Heartache is never far in Amritsar, though. Just a five-minute walk from the Golden Temple is Jallianwala Bagh, a memorial garden, museum and gallery that honours those killed in a massacre at the site in April 1919. A crowd of 20,000 had gathered in peaceful protest against Mahatma Gandhi being refused entry to Punjab, unaware that earlier that day, Brigadier General Dyer had banned all processions and congregations of more than four people. In response to the gathering, Dyer had all exits blocked and ordered his troops to shoot at the crowd. The event became a decisive step towards the end of British rule in India.
Crowds at the Golden Temple, left, and street food. Photo credit: Tingling1 / Shuttertstock.com / Unsplash.com
Our family missions tended to be in the streets around the museum, home to street-food stalls and hole-in-the-wall joints. Many are still there today. There's Rang Punjab, tucked into the heritage centre complex, just across the street from the museum.
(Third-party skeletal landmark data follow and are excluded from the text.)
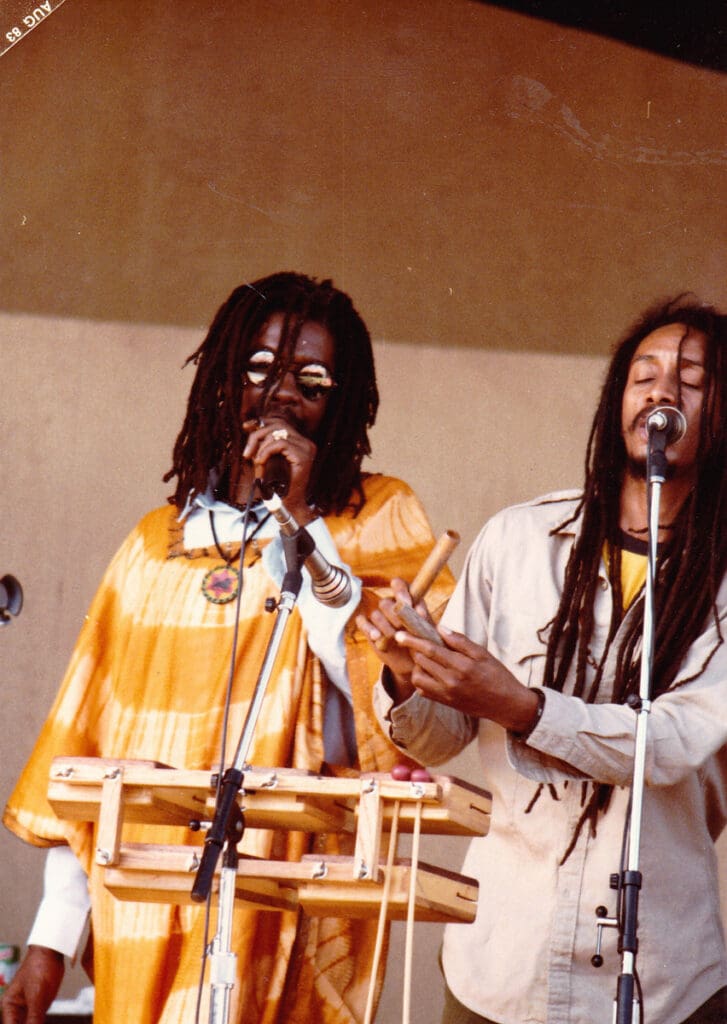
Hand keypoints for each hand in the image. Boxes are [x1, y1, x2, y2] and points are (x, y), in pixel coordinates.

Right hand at [2, 946, 63, 1023]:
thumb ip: (34, 1018)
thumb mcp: (37, 995)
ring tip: (41, 1022)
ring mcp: (28, 1008)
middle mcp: (16, 1009)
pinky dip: (40, 1023)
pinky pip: (39, 1021)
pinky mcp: (39, 1006)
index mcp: (9, 1006)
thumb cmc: (40, 967)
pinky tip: (46, 1023)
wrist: (52, 951)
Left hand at [243, 416, 317, 521]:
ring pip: (277, 433)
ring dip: (261, 447)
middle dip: (257, 435)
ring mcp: (306, 448)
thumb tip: (249, 426)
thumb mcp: (267, 460)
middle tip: (247, 453)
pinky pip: (280, 444)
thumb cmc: (277, 486)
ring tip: (256, 462)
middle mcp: (306, 443)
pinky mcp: (303, 456)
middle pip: (277, 424)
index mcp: (300, 442)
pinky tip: (261, 462)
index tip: (245, 426)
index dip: (261, 422)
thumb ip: (262, 444)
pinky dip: (266, 452)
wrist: (288, 506)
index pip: (279, 422)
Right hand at [356, 578, 435, 700]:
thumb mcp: (427, 629)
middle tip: (401, 625)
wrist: (412, 661)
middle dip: (393, 614)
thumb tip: (419, 612)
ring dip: (385, 626)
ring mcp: (379, 616)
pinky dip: (369, 629)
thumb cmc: (422, 640)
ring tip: (393, 637)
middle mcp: (391, 605)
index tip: (407, 603)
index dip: (400, 591)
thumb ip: (423, 619)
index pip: (399, 585)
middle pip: (385, 602)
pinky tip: (377, 637)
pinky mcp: (369, 628)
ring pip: (376, 614)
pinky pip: (362, 622)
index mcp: (406, 599)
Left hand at [393, 625, 540, 733]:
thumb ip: (460, 641)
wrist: (506, 705)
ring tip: (425, 658)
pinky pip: (423, 690)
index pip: (431, 649)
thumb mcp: (483, 654)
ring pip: (418, 677)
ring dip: (417, 665)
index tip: (400, 634)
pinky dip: (421, 679)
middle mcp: (451, 681)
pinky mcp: (445, 702)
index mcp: (461, 666)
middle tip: (414, 640)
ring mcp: (446, 694)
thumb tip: (440, 628)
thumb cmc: (497, 676)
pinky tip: (430, 671)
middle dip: (414, 649)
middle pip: (421, 661)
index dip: (413, 640)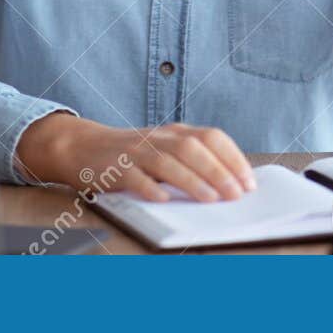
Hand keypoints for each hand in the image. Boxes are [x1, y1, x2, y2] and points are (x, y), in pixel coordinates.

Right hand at [15, 112, 256, 202]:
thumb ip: (193, 160)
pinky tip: (163, 200)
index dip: (233, 158)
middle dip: (218, 172)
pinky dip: (150, 188)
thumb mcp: (166, 149)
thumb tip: (232, 184)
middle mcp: (158, 137)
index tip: (249, 182)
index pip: (211, 137)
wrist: (84, 147)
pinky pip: (134, 177)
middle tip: (235, 195)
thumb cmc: (135, 155)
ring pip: (167, 161)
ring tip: (210, 200)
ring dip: (192, 181)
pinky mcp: (115, 168)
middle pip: (193, 148)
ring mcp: (136, 152)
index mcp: (176, 132)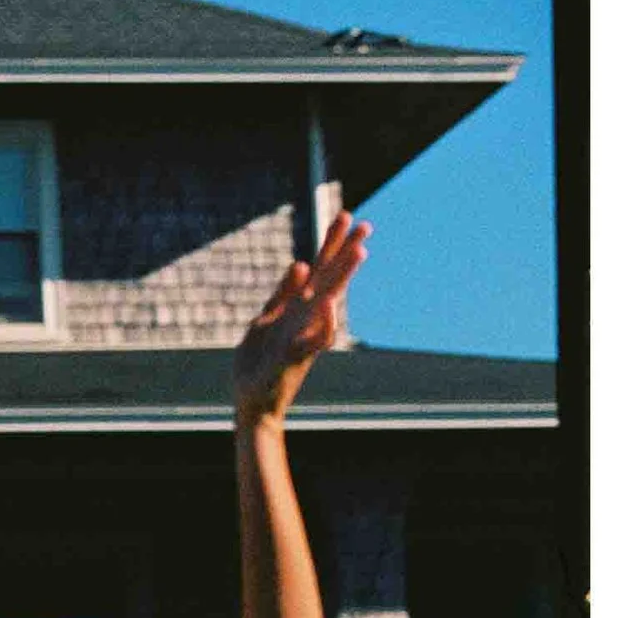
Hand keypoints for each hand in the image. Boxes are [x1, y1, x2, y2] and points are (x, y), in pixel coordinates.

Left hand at [233, 208, 370, 426]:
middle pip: (328, 279)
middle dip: (343, 251)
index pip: (318, 269)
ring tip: (360, 250)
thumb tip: (300, 263)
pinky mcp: (295, 358)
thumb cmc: (258, 363)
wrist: (253, 402)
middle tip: (364, 222)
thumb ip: (282, 296)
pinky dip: (325, 324)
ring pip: (328, 303)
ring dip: (342, 278)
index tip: (346, 214)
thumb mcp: (265, 322)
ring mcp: (303, 337)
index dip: (330, 243)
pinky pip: (316, 340)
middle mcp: (305, 319)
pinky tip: (331, 304)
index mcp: (296, 309)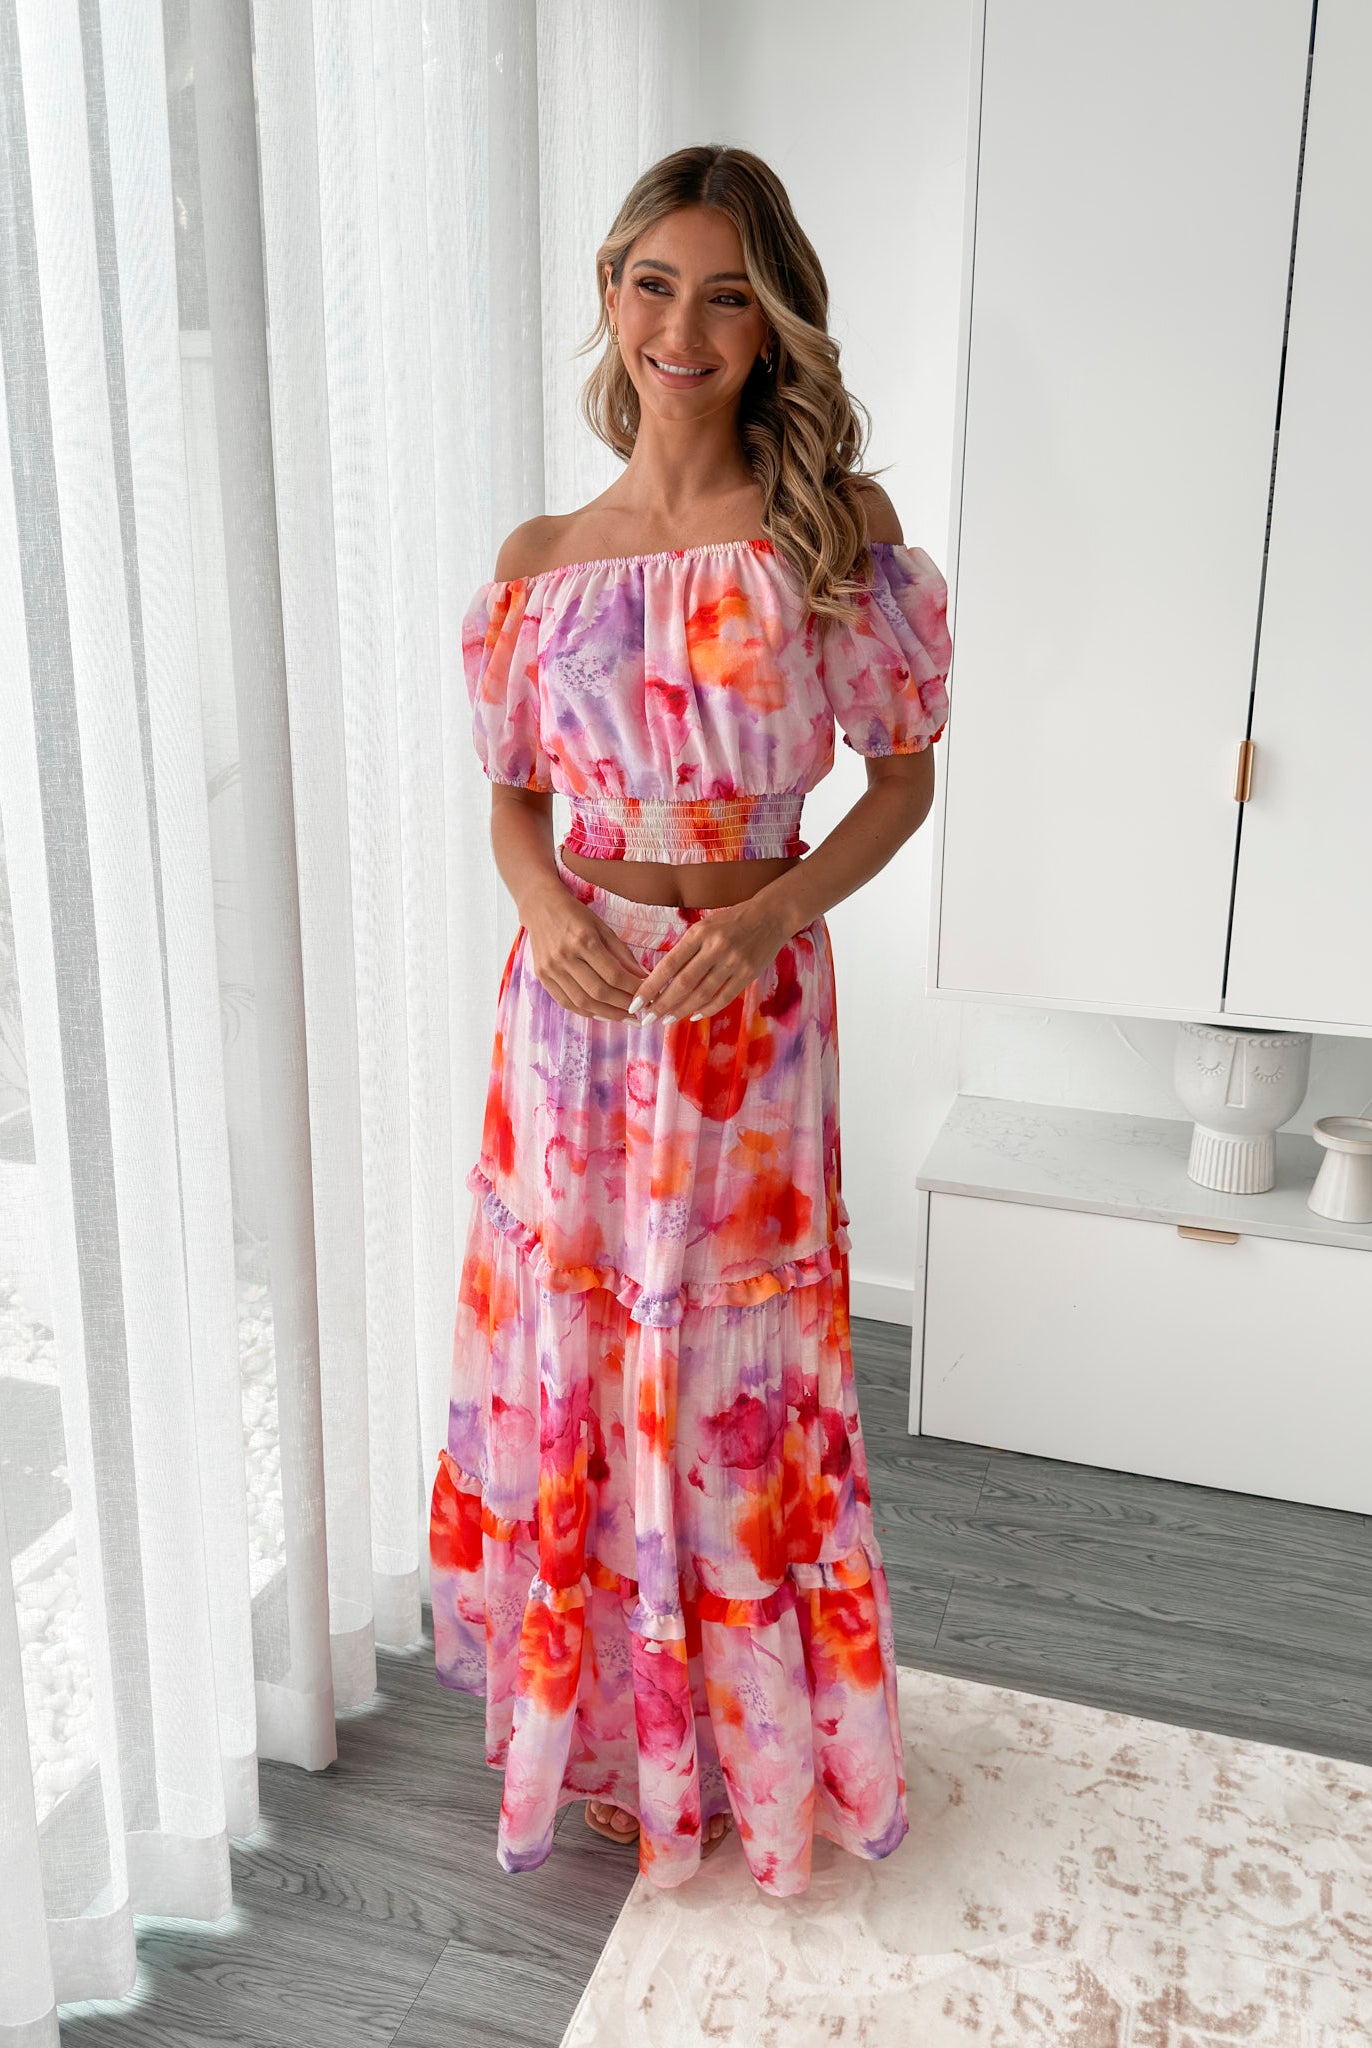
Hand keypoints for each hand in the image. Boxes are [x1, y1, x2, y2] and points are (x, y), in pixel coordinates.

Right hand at [523, 890, 647, 1020]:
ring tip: (624, 1018)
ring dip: (607, 1014)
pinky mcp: (542, 976)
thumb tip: (643, 978)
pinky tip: (601, 1014)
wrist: (541, 907)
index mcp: (584, 940)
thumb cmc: (576, 915)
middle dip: (623, 1006)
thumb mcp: (603, 927)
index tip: (647, 996)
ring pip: (582, 1001)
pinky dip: (586, 1012)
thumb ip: (623, 954)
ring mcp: (551, 968)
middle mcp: (565, 956)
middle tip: (639, 1012)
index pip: (614, 975)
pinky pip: (566, 1002)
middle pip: (599, 991)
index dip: (633, 990)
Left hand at [630, 898, 786, 1024]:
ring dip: (681, 1010)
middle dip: (662, 1004)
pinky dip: (706, 1009)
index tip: (636, 1002)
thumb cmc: (732, 921)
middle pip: (683, 983)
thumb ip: (687, 950)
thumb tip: (662, 979)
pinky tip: (693, 1016)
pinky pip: (723, 998)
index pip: (669, 965)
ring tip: (666, 1020)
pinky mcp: (748, 974)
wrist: (771, 916)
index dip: (650, 986)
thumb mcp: (705, 926)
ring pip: (702, 994)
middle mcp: (716, 948)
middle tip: (646, 1018)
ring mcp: (734, 962)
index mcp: (700, 933)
Last time I visited, I had a breakfast thali of kulcha flatbread, chickpeas in a spicy gravy topped with onions and tamarind chutney, aloo sabzi (dry spiced potatoes) gur ka halwa (a rich, sweet confectionery), lassi and chai.
A 10-minute walk west (or quick rickshaw trip away), you'll find Kesar Da Dhaba, in an old part of Amritsar near the telephone exchange. Founded way back in 1916 in Sheikhupura, Pakistan, this vegetarian restaurant reopened in the city after partition. Its signature dish is the slow-cooked maa ki dal (whole black gram lentils) - perfect for scooping up with flaky, wholewheat lachha paratha.
For something sweet, head north to A One Kulfa in Crystal Chowk, INA Colony, to enjoy a layer of phirni rice pudding topped with scoops of falooda (a rose-scented vermicelli-based dessert) and kulfi (the Indian equivalent of ice cream), plus a dash of rose water and rabri (spiced, thickened cream). Be warned: eat one of these and you won't need anything else for hours.
An Amristar street food shop, left, and a look inside the Temple Kitchen. | Photo credit: Elena Odareeva & Soloviova Liudmyl / Shutterstock.com
Amritsar is most famed for its kulcha. These soft, round leavened breads are stuffed with either spicy potatoes or paneer, before being baked in the tandoor until crispy, then drenched with ghee and served with chole (chickpeas), onions and tamarind chutney. It's one of my dad's favourite meals - something he'd always seek out on our trips to Amritsar. You can enjoy kulcha for breakfast or lunch; for some of the city's best, try Kulcha Land at the District Shopping Centre on Ranjit Avenue.
To me, Amritsar is a food city, even if that's not why my grandmother took us there. When you've had your fill of street eats, don't forget about Amritsari fish tikkas. Chunks of fish are coated in gram flour and spices and fried, creating a perfect balance of spice and heat. As a child, my favourite place to eat this was at the Makhan Fish and Chicken Corner. Open since 1962, it's still going strong, offering an authentic version of the city's favourite tikka.
I visited Amritsar again recently, this time with my dad, tasting kulcha and chole, and visiting the kitchen at the Golden Temple. It reminded me of when I was just a young girl, holding his hand and acting like a big girl, holding a chuni (shawl) over my head. This time, though, it was he who held my hand, with me making sure he was constantly by my side. It gave me a great deal of happiness.